FRAM agents have no numeric objective function. Instead, each agent is instantiated with three natural-language strings: a goal ("Reach the southern boundary before the flood cuts off the exit"), a personality ("An elderly resident who walks slowly and avoids crowds"), and a scenario description giving broader context. The goal is the objective function which is interpreted by a language model.

class LLMAgent:
    def __init__(self):
        self.goal = "" # "Reach the southern boundary before the flood cuts off the exit".
        self.personality = "" # "An elderly resident who walks slowly and avoids crowds".
        self.scenario = ""    # Natural-language context about the simulation.
        self.learnings = ""   # Bullet-point text from prior generation (empty for gen 1)
        self.awareness_radius = 8  # cells

The Simulation Loop

Each tick of the simulation, every agent runs a three-phase cycle: perceive, decide, execute.
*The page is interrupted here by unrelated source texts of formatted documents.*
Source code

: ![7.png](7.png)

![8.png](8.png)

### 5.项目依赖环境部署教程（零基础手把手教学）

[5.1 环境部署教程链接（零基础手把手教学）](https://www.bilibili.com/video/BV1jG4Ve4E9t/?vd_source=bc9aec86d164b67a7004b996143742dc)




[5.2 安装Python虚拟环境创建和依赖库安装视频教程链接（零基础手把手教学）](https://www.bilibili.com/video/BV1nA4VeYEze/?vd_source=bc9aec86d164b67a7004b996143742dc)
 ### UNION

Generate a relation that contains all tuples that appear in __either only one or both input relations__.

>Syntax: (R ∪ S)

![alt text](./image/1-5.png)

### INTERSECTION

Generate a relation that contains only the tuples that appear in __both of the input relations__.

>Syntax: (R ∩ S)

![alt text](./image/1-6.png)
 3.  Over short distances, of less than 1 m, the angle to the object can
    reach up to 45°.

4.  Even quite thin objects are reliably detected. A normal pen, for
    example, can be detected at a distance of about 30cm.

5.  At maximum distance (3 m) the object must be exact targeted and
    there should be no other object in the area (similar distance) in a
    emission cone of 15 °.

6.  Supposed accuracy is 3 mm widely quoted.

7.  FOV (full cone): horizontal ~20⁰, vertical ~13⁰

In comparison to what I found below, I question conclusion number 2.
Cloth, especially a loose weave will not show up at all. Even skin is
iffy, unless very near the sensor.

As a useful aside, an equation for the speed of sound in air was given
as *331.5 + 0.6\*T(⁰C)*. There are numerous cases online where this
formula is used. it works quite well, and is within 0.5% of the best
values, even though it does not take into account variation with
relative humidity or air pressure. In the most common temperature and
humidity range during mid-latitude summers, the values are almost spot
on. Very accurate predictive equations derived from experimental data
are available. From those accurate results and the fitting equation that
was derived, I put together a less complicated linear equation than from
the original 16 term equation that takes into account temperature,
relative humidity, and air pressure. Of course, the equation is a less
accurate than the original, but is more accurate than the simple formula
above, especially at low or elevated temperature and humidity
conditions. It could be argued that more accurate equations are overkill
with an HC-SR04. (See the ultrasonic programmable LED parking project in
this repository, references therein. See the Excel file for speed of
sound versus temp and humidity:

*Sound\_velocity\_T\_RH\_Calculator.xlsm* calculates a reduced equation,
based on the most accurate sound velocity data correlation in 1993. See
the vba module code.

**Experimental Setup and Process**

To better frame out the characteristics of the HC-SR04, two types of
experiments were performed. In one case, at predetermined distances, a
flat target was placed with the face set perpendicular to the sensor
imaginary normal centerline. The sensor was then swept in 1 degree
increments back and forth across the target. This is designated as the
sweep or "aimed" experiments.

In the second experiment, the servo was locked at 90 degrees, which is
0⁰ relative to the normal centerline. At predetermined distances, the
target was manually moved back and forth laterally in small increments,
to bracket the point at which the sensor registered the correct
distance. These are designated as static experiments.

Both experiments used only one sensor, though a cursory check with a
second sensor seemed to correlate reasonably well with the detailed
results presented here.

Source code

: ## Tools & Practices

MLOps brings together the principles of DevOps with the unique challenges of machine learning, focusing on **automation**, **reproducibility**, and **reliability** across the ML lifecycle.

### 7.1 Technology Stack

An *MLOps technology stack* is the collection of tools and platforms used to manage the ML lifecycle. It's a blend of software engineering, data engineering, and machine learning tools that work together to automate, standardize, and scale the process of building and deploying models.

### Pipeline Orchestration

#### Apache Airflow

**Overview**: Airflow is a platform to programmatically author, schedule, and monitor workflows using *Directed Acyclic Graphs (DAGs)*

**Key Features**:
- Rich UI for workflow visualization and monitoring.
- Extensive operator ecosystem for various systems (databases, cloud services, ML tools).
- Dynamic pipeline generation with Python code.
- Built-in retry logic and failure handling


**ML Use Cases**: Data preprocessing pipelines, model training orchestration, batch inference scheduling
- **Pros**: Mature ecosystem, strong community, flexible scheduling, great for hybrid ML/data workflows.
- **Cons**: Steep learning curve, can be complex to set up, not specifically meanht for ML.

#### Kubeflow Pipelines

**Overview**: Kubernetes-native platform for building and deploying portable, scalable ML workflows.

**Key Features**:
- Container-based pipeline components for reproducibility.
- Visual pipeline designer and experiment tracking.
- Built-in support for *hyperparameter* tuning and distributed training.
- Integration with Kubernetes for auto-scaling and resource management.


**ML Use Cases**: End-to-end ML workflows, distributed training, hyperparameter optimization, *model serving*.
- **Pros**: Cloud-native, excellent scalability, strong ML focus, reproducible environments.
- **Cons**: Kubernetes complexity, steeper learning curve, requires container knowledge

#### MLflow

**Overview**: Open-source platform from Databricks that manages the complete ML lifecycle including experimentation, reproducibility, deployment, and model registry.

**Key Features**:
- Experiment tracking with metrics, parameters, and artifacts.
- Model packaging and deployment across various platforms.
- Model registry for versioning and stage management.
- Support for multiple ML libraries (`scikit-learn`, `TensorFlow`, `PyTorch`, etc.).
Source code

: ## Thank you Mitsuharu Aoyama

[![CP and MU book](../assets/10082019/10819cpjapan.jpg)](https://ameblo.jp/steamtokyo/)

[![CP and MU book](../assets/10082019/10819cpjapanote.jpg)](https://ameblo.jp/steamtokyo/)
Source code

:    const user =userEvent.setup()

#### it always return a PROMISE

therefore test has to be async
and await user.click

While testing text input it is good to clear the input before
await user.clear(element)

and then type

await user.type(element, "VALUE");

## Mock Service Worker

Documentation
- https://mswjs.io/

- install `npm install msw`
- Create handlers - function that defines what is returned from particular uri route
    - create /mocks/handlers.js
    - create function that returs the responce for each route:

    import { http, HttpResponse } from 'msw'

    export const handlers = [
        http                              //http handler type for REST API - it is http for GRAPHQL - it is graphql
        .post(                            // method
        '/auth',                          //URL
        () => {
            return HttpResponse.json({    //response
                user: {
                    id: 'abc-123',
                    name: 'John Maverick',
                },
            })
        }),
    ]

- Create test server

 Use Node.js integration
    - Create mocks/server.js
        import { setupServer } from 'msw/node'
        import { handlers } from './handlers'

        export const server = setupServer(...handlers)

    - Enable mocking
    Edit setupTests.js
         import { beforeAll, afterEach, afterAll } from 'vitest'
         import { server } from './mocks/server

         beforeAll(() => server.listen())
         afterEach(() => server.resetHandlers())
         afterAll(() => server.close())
  1. Perceive: The agent gathers everything visible within its awareness radius. walkable neighbours, hazard levels and their rate of change, the direction hazards are moving from, nearby agent density, pheromone readings, distance and direction to the nearest exit.

  2. Decide: all of that perception data gets assembled into a prompt alongside a numbered list of possible moves, each annotated with cost, hazard level, and occupancy. The list is randomly shuffled as a countermeasure against language models' known tendency to favour options presented first or last. The prompt goes to Nemotron, which returns a reasoning chain and an action index.

  3. Execute: the agent moves, updates the occupancy grid, and deposits pheromones. This is a visited signal plus a danger pheromone proportional to the hazard it just experienced.

NVIDIA's open-source Nemotron model handles all agent-level reasoning. Using BrevLab, we wrapped the model in a FastAPI service and exposed it as an endpoint for our agents to call. We chose Nemotron because it was fast enough to keep simulation cycles tractable. DoubleWord also provides access to Nemotron 120B, which opens the door to scaling up agent reasoning.